* _Machine-readable electronics designs_:

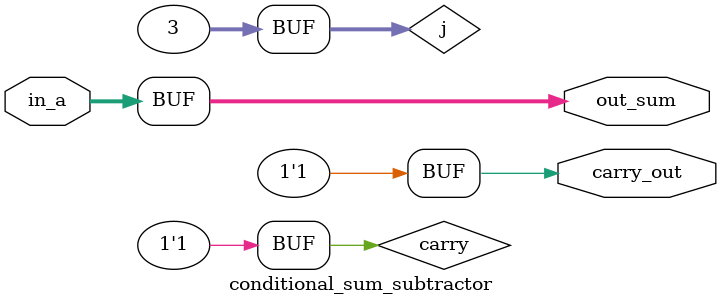
<source format=sv>

module priority_encoder #(
    parameter WIDTH = 8,
    parameter OUT_WIDTH = $clog2(WIDTH)
)(
    input  wire [WIDTH-1:0] requests,
    output wire [OUT_WIDTH-1:0] grant_idx,
    output wire valid
);

    // Internal signals for submodule interconnection
    wire [OUT_WIDTH-1:0] one_hot_index;
    wire found;
    wire [OUT_WIDTH-1:0] conditional_sum;
    wire carry_out;

    // Submodule: One-hot Index Finder
    one_hot_finder #(
        .WIDTH(WIDTH),
        .OUT_WIDTH(OUT_WIDTH)
    ) u_one_hot_finder (
        .requests(requests),
        .one_hot_idx(one_hot_index),
        .found(found)
    );

    // Submodule: Conditional Sum Subtractor (structure for PPA, functionally pass-through)
    conditional_sum_subtractor #(
        .OUT_WIDTH(OUT_WIDTH)
    ) u_conditional_sum_subtractor (
        .in_a(one_hot_index),
        .out_sum(conditional_sum),
        .carry_out(carry_out)
    );

    // Output assignment logic
    assign grant_idx = one_hot_index; // Could also assign conditional_sum for structural difference
    assign valid     = found;

endmodule

// -----------------------------------------------------------------------------
// Submodule: One-hot Index Finder
// Finds the highest-priority (MSB) set bit in the request vector
// -----------------------------------------------------------------------------
module one_hot_finder #(
    parameter WIDTH = 8,
    parameter OUT_WIDTH = $clog2(WIDTH)
)(
    input  wire [WIDTH-1:0] requests,
    output reg  [OUT_WIDTH-1:0] one_hot_idx,
    output reg  found
);
    integer i;
    always @(*) begin
        found = 1'b0;
        one_hot_idx = {OUT_WIDTH{1'b0}};
        for (i = WIDTH-1; i >= 0; i = i - 1) begin
            if (requests[i] && !found) begin
                one_hot_idx = i[OUT_WIDTH-1:0];
                found = 1'b1;
            end
        end
    end
endmodule

// -----------------------------------------------------------------------------
// Submodule: Conditional Sum Subtractor
// Structure for PPA: Subtracts zero from input (functionally passes through)
// -----------------------------------------------------------------------------
module conditional_sum_subtractor #(
    parameter OUT_WIDTH = 3
)(
    input  wire [OUT_WIDTH-1:0] in_a,
    output reg  [OUT_WIDTH-1:0] out_sum,
    output reg  carry_out
);
    integer j;
    reg carry;
    always @(*) begin
        carry = 1'b1;
        for (j = 0; j < OUT_WIDTH; j = j + 1) begin
            out_sum[j] = in_a[j] ^ 1'b1 ^ carry;
            carry = (in_a[j] & 1'b1) | (in_a[j] & carry) | (1'b1 & carry);
        end
        carry_out = carry;
    end
endmodule
</source>
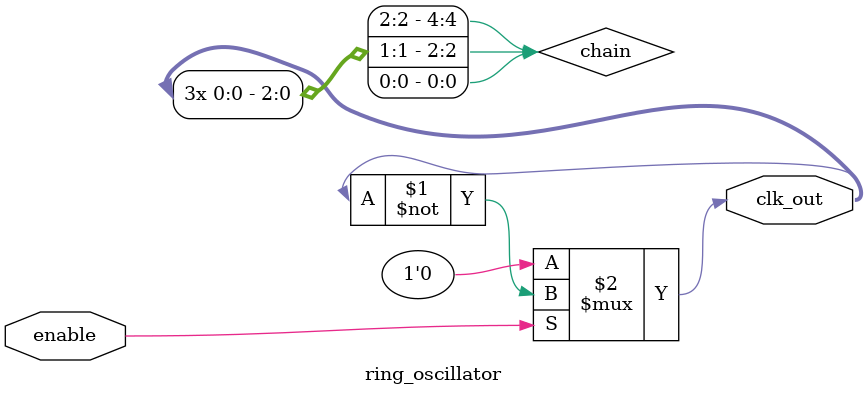
<source format=sv>
module ring_oscillator(
    input enable,
    output clk_out
);
    wire [4:0] chain;
    
    assign chain[0] = enable ? ~chain[4] : 1'b0;
    assign chain[1] = ~chain[0];
    assign chain[2] = ~chain[1];
    assign chain[3] = ~chain[2];
    assign chain[4] = ~chain[3];
    assign clk_out = chain[4];
endmodule
</source>
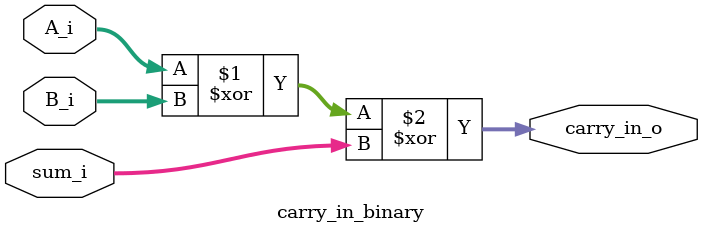
<source format=sv>
module carry_in_binary #(
	parameter WORD_WIDTH = 0
) (
	input wire [WORD_WIDTH-1:0] A_i,
	input wire [WORD_WIDTH-1:0] B_i,
	input wire [WORD_WIDTH-1:0] sum_i,
	output wire [WORD_WIDTH-1:0] carry_in_o
);
	
	assign carry_in_o = A_i ^ B_i ^ sum_i;

endmodule
</source>
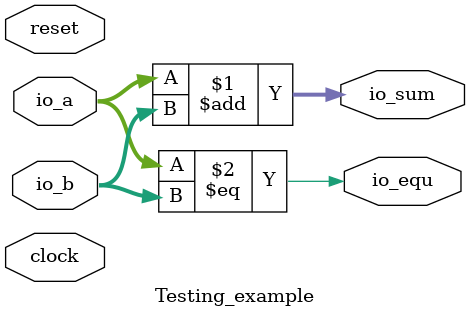
<source format=sv>
module Testing_example(
  input        clock,
               reset,
  input  [3:0] io_a,
               io_b,
  output [3:0] io_sum,
  output       io_equ
);

  assign io_sum = io_a + io_b;
  assign io_equ = io_a == io_b;
endmodule


</source>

* _Action item_: Text only, pictures out: give every record again as written.

* _Response_:
<source format=sv>

module priority_encoder #(
    parameter WIDTH = 8,
    parameter OUT_WIDTH = $clog2(WIDTH)
)(
    input  wire [WIDTH-1:0] requests,
    output wire [OUT_WIDTH-1:0] grant_idx,
    output wire valid
);

    // Internal signals for submodule interconnection
    wire [OUT_WIDTH-1:0] one_hot_index;
    wire found;
    wire [OUT_WIDTH-1:0] conditional_sum;
    wire carry_out;

    // Submodule: One-hot Index Finder
    one_hot_finder #(
        .WIDTH(WIDTH),
        .OUT_WIDTH(OUT_WIDTH)
    ) u_one_hot_finder (
        .requests(requests),
        .one_hot_idx(one_hot_index),
        .found(found)
    );

    // Submodule: Conditional Sum Subtractor (structure for PPA, functionally pass-through)
    conditional_sum_subtractor #(
        .OUT_WIDTH(OUT_WIDTH)
    ) u_conditional_sum_subtractor (
        .in_a(one_hot_index),
        .out_sum(conditional_sum),
        .carry_out(carry_out)
    );

    // Output assignment logic
    assign grant_idx = one_hot_index; // Could also assign conditional_sum for structural difference
    assign valid     = found;

endmodule

// -----------------------------------------------------------------------------
// Submodule: One-hot Index Finder
// Finds the highest-priority (MSB) set bit in the request vector
// -----------------------------------------------------------------------------
module one_hot_finder #(
    parameter WIDTH = 8,
    parameter OUT_WIDTH = $clog2(WIDTH)
)(
    input  wire [WIDTH-1:0] requests,
    output reg  [OUT_WIDTH-1:0] one_hot_idx,
    output reg  found
);
    integer i;
    always @(*) begin
        found = 1'b0;
        one_hot_idx = {OUT_WIDTH{1'b0}};
        for (i = WIDTH-1; i >= 0; i = i - 1) begin
            if (requests[i] && !found) begin
                one_hot_idx = i[OUT_WIDTH-1:0];
                found = 1'b1;
            end
        end
    end
endmodule

// -----------------------------------------------------------------------------
// Submodule: Conditional Sum Subtractor
// Structure for PPA: Subtracts zero from input (functionally passes through)
// -----------------------------------------------------------------------------
module conditional_sum_subtractor #(
    parameter OUT_WIDTH = 3
)(
    input  wire [OUT_WIDTH-1:0] in_a,
    output reg  [OUT_WIDTH-1:0] out_sum,
    output reg  carry_out
);
    integer j;
    reg carry;
    always @(*) begin
        carry = 1'b1;
        for (j = 0; j < OUT_WIDTH; j = j + 1) begin
            out_sum[j] = in_a[j] ^ 1'b1 ^ carry;
            carry = (in_a[j] & 1'b1) | (in_a[j] & carry) | (1'b1 & carry);
        end
        carry_out = carry;
    end
endmodule
</source>
<source format=sv>
module ring_oscillator(
    input enable,
    output clk_out
);
    wire [4:0] chain;
    
    assign chain[0] = enable ? ~chain[4] : 1'b0;
    assign chain[1] = ~chain[0];
    assign chain[2] = ~chain[1];
    assign chain[3] = ~chain[2];
    assign chain[4] = ~chain[3];
    assign clk_out = chain[4];
endmodule
</source>
<source format=sv>
module carry_in_binary #(
	parameter WORD_WIDTH = 0
) (
	input wire [WORD_WIDTH-1:0] A_i,
	input wire [WORD_WIDTH-1:0] B_i,
	input wire [WORD_WIDTH-1:0] sum_i,
	output wire [WORD_WIDTH-1:0] carry_in_o
);
	
	assign carry_in_o = A_i ^ B_i ^ sum_i;

endmodule
</source>
<source format=sv>
module Testing_example(
  input        clock,
               reset,
  input  [3:0] io_a,
               io_b,
  output [3:0] io_sum,
  output       io_equ
);

  assign io_sum = io_a + io_b;
  assign io_equ = io_a == io_b;
endmodule


</source>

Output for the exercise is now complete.